The first step in the diet plan after gallbladder removal is to eat smaller meals more frequently and to avoid a diet rich in fat. The number of total calories provided by fat should be limited to less than 30% of the total caloric intake of these patients. Intake of saturated fat should be limited. Fried food should be avoided. Similarly, processed food, which tends to be rich in fats, should also be avoided.
Improvement may be seen if the BRAT diet is taken. The BRAT diet is advised by doctors for relief the of symptoms from any type of diarrhea, even with cancer treatment regimes. “BRAT” stands for “banana, rice, apple and toast”. High fiber intake in addition to the BRAT diet will provide relief from diarrhea and help pass well-formed stools.
THE DIET AFTER GALLBLADDER REMOVAL SHOULD INCLUDE THE FOLLOWING :
- Fruits and vegetables – These should include apples, grapes, cucumber, and beet root. These are rich in fiber. They help to control diarrhea and help pass well-formed stools. At least one serving of fruits and vegetables should be consumed during each meal.
- Lean meat – Chicken
- Cottage cheese
- Whole grains
- Insoluble fibers
insoluble fiber doesn’t dissolve in water. It absorbs fluid and sticks to other materials. This forms softer, bulkier, and more regular stools. Insoluble fiber helps your body process waste better. Good sources of insoluble fiber include:
- Wheat bran
- Wheat germ
- Oat bran
- Berries such as blackberries, blueberries, strawberries
- Green peas
- Green beans
- Whole wheat flour
CERTAIN FOOD ITEMS CAN WORSEN DIARRHEA AND THESE SHOULD BE AVOIDED IF YOU ARE ALREADY VULNERABLE TO LOOSE STOOLS. THIS INCLUDES FOOD ITEMS LIKE:
- Red meat – This contains animal fat and protein that are difficult to digest.
- Milk and milk products
- Fatty meals
- Refined carbohydrates
- Refined flour
- Fried and processed food
- Hydrogenated fat
- High-fat foods. Because high-fat foods are harder to digest, you should avoid them if you’re having a gas, bloating, or diarrhea after your surgery. In general, fat should make up no more than 30% of your daily calories. Saturated fat should make up no more than 10% of your daily calories.
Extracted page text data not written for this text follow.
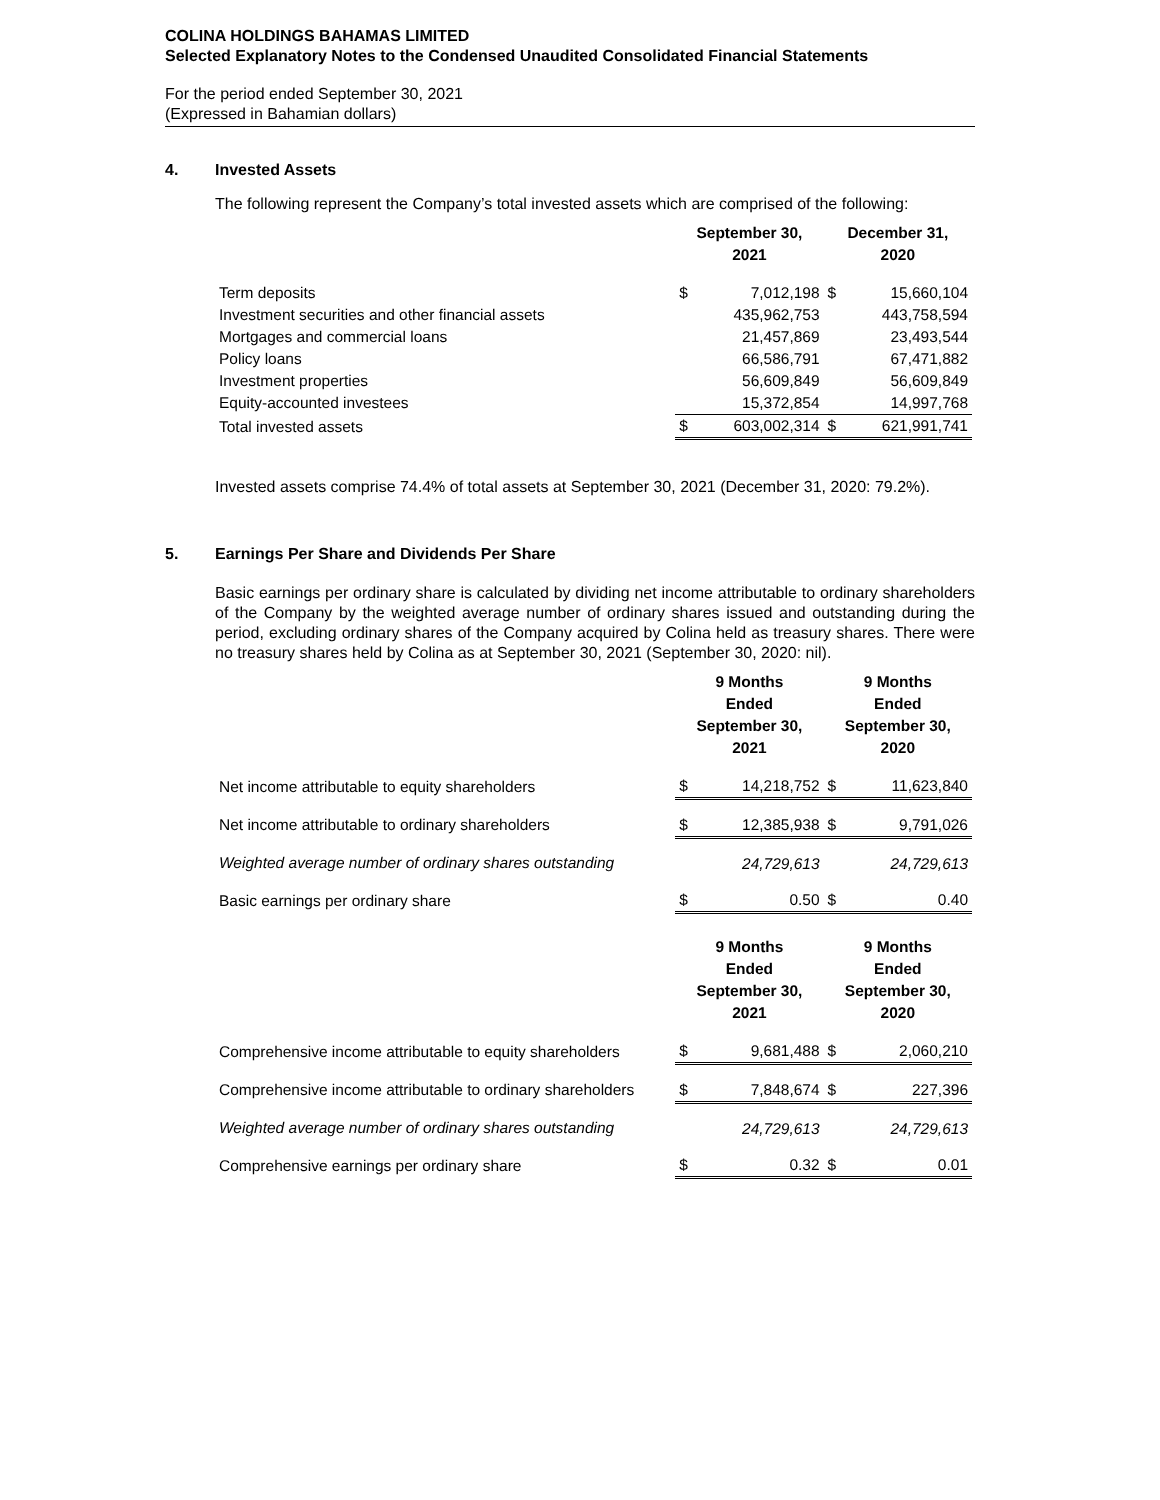COLINA HOLDINGS BAHAMAS LIMITED
Selected Explanatory Notes to the Condensed Unaudited Consolidated Financial Statements
For the period ended September 30, 2021
(Expressed in Bahamian dollars)
4. Invested Assets
The following represent the Company’s total invested assets which are comprised of the following:
| | September 30, 2021 | | December 31, 2020 | |
| --- | --- | --- | --- | --- |
| Term deposits | $ | 7,012,198 | $ | 15,660,104 |
| Investment securities and other financial assets | | 435,962,753 | | 443,758,594 |
| Mortgages and commercial loans | | 21,457,869 | | 23,493,544 |
| Policy loans | | 66,586,791 | | 67,471,882 |
| Investment properties | | 56,609,849 | | 56,609,849 |
| Equity-accounted investees | | 15,372,854 | | 14,997,768 |
| Total invested assets | $ | 603,002,314 | $ | 621,991,741 |
Invested assets comprise 74.4% of total assets at September 30, 2021 (December 31, 2020: 79.2%).
5. Earnings Per Share and Dividends Per Share
Basic earnings per ordinary share is calculated by dividing net income attributable to ordinary shareholders of the Company by the weighted average number of ordinary shares issued and outstanding during the period, excluding ordinary shares of the Company acquired by Colina held as treasury shares. There were no treasury shares held by Colina as at September 30, 2021 (September 30, 2020: nil).
| | 9 Months Ended September 30, 2021 | | 9 Months Ended September 30, 2020 | |
| --- | --- | --- | --- | --- |
| Net income attributable to equity shareholders | $ | 14,218,752 | $ | 11,623,840 |
| Net income attributable to ordinary shareholders | $ | 12,385,938 | $ | 9,791,026 |
| Weighted average number of ordinary shares outstanding | | 24,729,613 | | 24,729,613 |
| Basic earnings per ordinary share | $ | 0.50 | $ | 0.40 |
| | 9 Months Ended September 30, 2021 | | 9 Months Ended September 30, 2020 | |
| --- | --- | --- | --- | --- |
| Comprehensive income attributable to equity shareholders | $ | 9,681,488 | $ | 2,060,210 |
| Comprehensive income attributable to ordinary shareholders | $ | 7,848,674 | $ | 227,396 |
| Weighted average number of ordinary shares outstanding | | 24,729,613 | | 24,729,613 |
| Comprehensive earnings per ordinary share | $ | 0.32 | $ | 0.01 |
- Try to stick with foods that contain less than 3 grams of fat per serving. Foods that are high in fat include:
- Hot dogs
- Whole milk
- Ice cream
- Full-fat cheese
- Tropical oils such as palm and coconut
- Processed baked goods such as cookies, pastries, and cakes
Spicy foods. Foods that contain capsaicin, the active ingredient in hot peppers, can irritate your stomach lining. This can cause stomach pain, nausea, vomiting, and diarrhea.
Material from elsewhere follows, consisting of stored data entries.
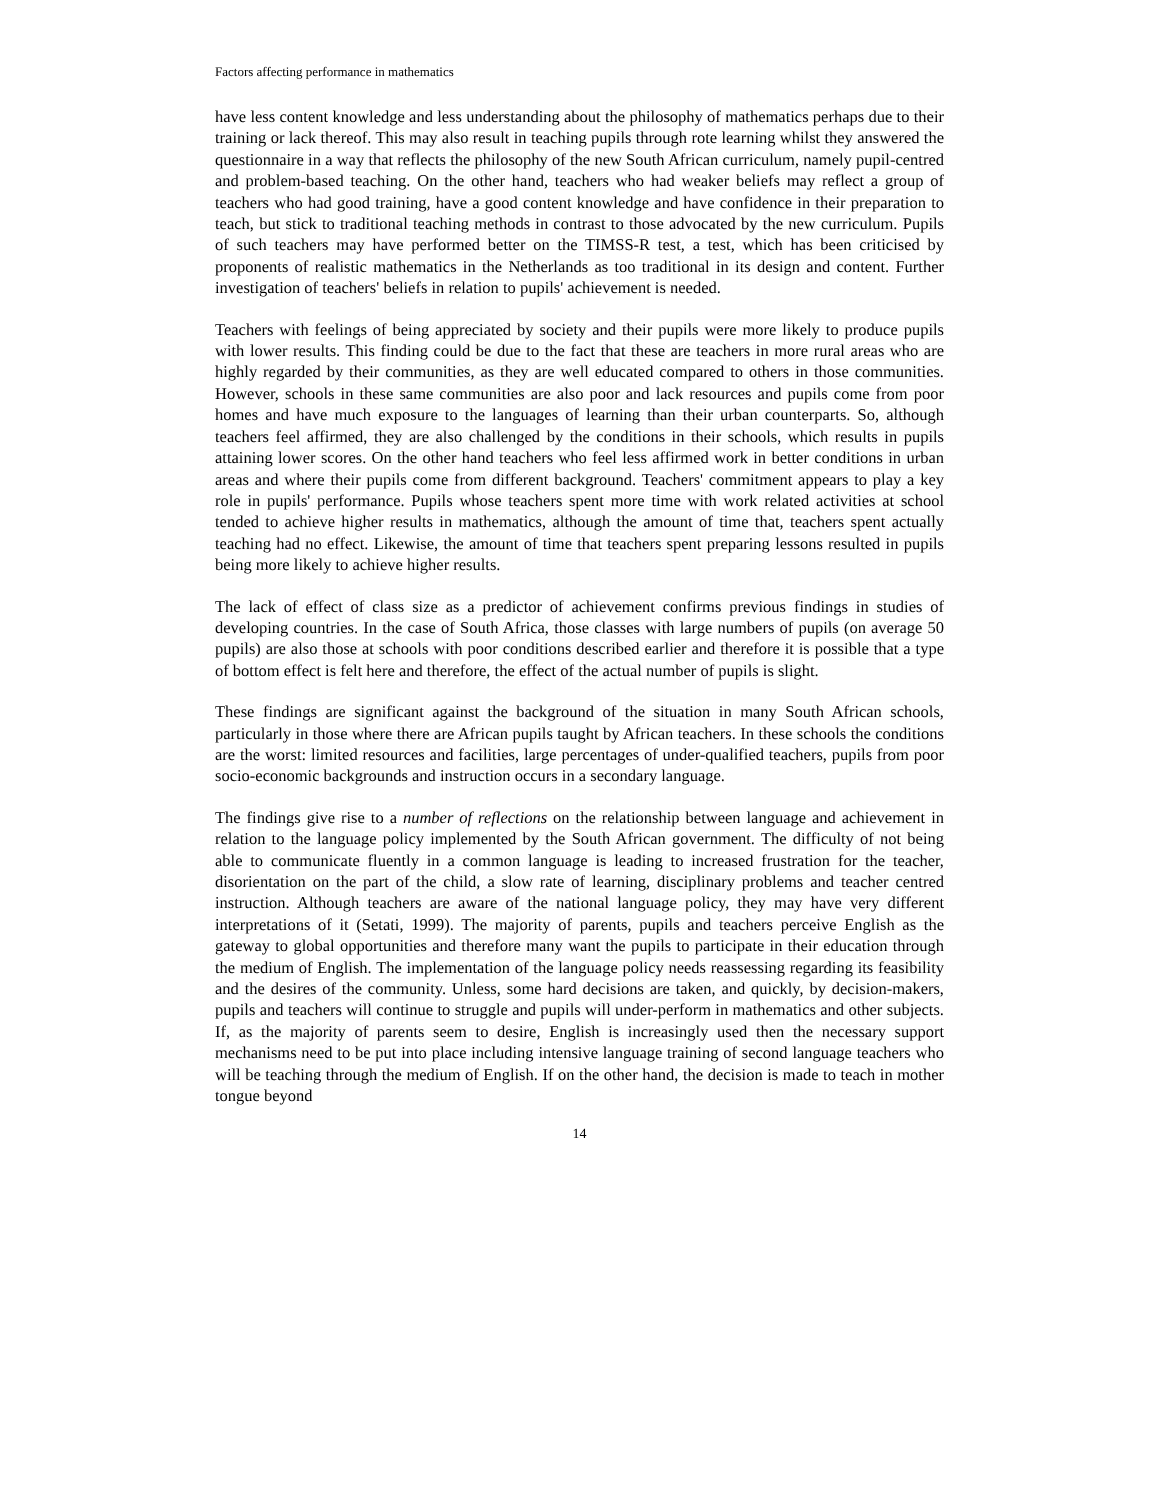Factors affecting performance in mathematics
have less content knowledge and less understanding about the philosophy of mathematics perhaps due to their training or lack thereof. This may also result in teaching pupils through rote learning whilst they answered the questionnaire in a way that reflects the philosophy of the new South African curriculum, namely pupil-centred and problem-based teaching. On the other hand, teachers who had weaker beliefs may reflect a group of teachers who had good training, have a good content knowledge and have confidence in their preparation to teach, but stick to traditional teaching methods in contrast to those advocated by the new curriculum. Pupils of such teachers may have performed better on the TIMSS-R test, a test, which has been criticised by proponents of realistic mathematics in the Netherlands as too traditional in its design and content. Further investigation of teachers' beliefs in relation to pupils' achievement is needed.
Teachers with feelings of being appreciated by society and their pupils were more likely to produce pupils with lower results. This finding could be due to the fact that these are teachers in more rural areas who are highly regarded by their communities, as they are well educated compared to others in those communities. However, schools in these same communities are also poor and lack resources and pupils come from poor homes and have much exposure to the languages of learning than their urban counterparts. So, although teachers feel affirmed, they are also challenged by the conditions in their schools, which results in pupils attaining lower scores. On the other hand teachers who feel less affirmed work in better conditions in urban areas and where their pupils come from different background. Teachers' commitment appears to play a key role in pupils' performance. Pupils whose teachers spent more time with work related activities at school tended to achieve higher results in mathematics, although the amount of time that, teachers spent actually teaching had no effect. Likewise, the amount of time that teachers spent preparing lessons resulted in pupils being more likely to achieve higher results.
The lack of effect of class size as a predictor of achievement confirms previous findings in studies of developing countries. In the case of South Africa, those classes with large numbers of pupils (on average 50 pupils) are also those at schools with poor conditions described earlier and therefore it is possible that a type of bottom effect is felt here and therefore, the effect of the actual number of pupils is slight.
These findings are significant against the background of the situation in many South African schools, particularly in those where there are African pupils taught by African teachers. In these schools the conditions are the worst: limited resources and facilities, large percentages of under-qualified teachers, pupils from poor socio-economic backgrounds and instruction occurs in a secondary language.
The findings give rise to a number of reflections on the relationship between language and achievement in relation to the language policy implemented by the South African government. The difficulty of not being able to communicate fluently in a common language is leading to increased frustration for the teacher, disorientation on the part of the child, a slow rate of learning, disciplinary problems and teacher centred instruction. Although teachers are aware of the national language policy, they may have very different interpretations of it (Setati, 1999). The majority of parents, pupils and teachers perceive English as the gateway to global opportunities and therefore many want the pupils to participate in their education through the medium of English. The implementation of the language policy needs reassessing regarding its feasibility and the desires of the community. Unless, some hard decisions are taken, and quickly, by decision-makers, pupils and teachers will continue to struggle and pupils will under-perform in mathematics and other subjects. If, as the majority of parents seem to desire, English is increasingly used then the necessary support mechanisms need to be put into place including intensive language training of second language teachers who will be teaching through the medium of English. If on the other hand, the decision is made to teach in mother tongue beyond
14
Foods that generally make diarrhea worse. You may get some relief by avoiding caffeine, dairy products, and very sweet foods.
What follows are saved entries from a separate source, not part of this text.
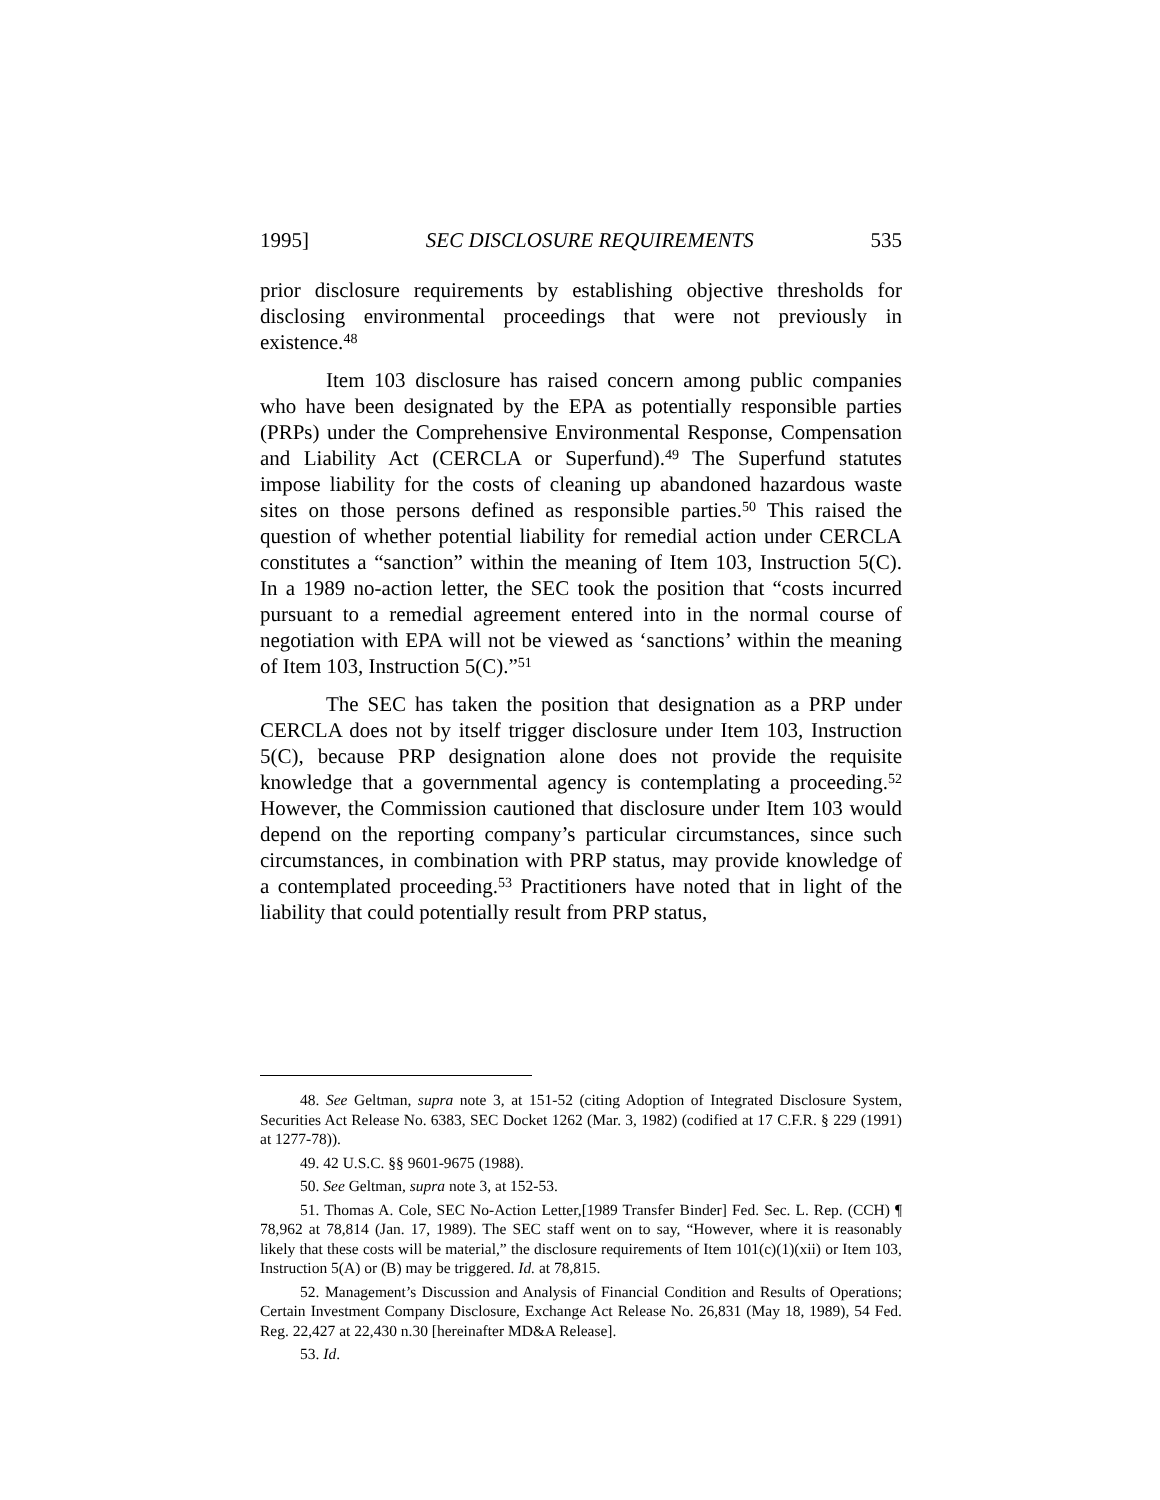1995] SEC DISCLOSURE REQUIREMENTS 535
prior disclosure requirements by establishing objective thresholds for disclosing environmental proceedings that were not previously in existence.<sup>48</sup>
Item 103 disclosure has raised concern among public companies who have been designated by the EPA as potentially responsible parties (PRPs) under the Comprehensive Environmental Response, Compensation and Liability Act (CERCLA or Superfund).<sup>49</sup> The Superfund statutes impose liability for the costs of cleaning up abandoned hazardous waste sites on those persons defined as responsible parties.<sup>50</sup> This raised the question of whether potential liability for remedial action under CERCLA constitutes a “sanction” within the meaning of Item 103, Instruction 5(C). In a 1989 no-action letter, the SEC took the position that “costs incurred pursuant to a remedial agreement entered into in the normal course of negotiation with EPA will not be viewed as ‘sanctions’ within the meaning of Item 103, Instruction 5(C).”<sup>51</sup>
The SEC has taken the position that designation as a PRP under CERCLA does not by itself trigger disclosure under Item 103, Instruction 5(C), because PRP designation alone does not provide the requisite knowledge that a governmental agency is contemplating a proceeding.<sup>52</sup> However, the Commission cautioned that disclosure under Item 103 would depend on the reporting company’s particular circumstances, since such circumstances, in combination with PRP status, may provide knowledge of a contemplated proceeding.<sup>53</sup> Practitioners have noted that in light of the liability that could potentially result from PRP status,
48. See Geltman, supra note 3, at 151-52 (citing Adoption of Integrated Disclosure System, Securities Act Release No. 6383, SEC Docket 1262 (Mar. 3, 1982) (codified at 17 C.F.R. § 229 (1991) at 1277-78)).
49. 42 U.S.C. §§ 9601-9675 (1988).
50. See Geltman, supra note 3, at 152-53.
51. Thomas A. Cole, SEC No-Action Letter,[1989 Transfer Binder] Fed. Sec. L. Rep. (CCH) ¶ 78,962 at 78,814 (Jan. 17, 1989). The SEC staff went on to say, “However, where it is reasonably likely that these costs will be material,” the disclosure requirements of Item 101(c)(1)(xii) or Item 103, Instruction 5(A) or (B) may be triggered. Id. at 78,815.
52. Management’s Discussion and Analysis of Financial Condition and Results of Operations; Certain Investment Company Disclosure, Exchange Act Release No. 26,831 (May 18, 1989), 54 Fed. Reg. 22,427 at 22,430 n.30 [hereinafter MD&A Release].
53. Id.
WEIGHT LOSS AFTER GALLBLADDER SURGERY
If you are overweight or obese after your gallbladder removal surgery, you may want to take active steps to lose weight. The healthiest approach to diet after gallbladder removal is the same approach that is best for the general population: eat a balanced diet that includes all major food groups, but restrict your caloric and unhealthy fat intake. Do not forget to add some healthy fats into your diet, as your body still needs those. In addition to eating a balanced diet, a healthy approach to weight loss requires regular exercise and should be a gradual, sustained effort. Do not turn to fad diets to lose weight rapidly!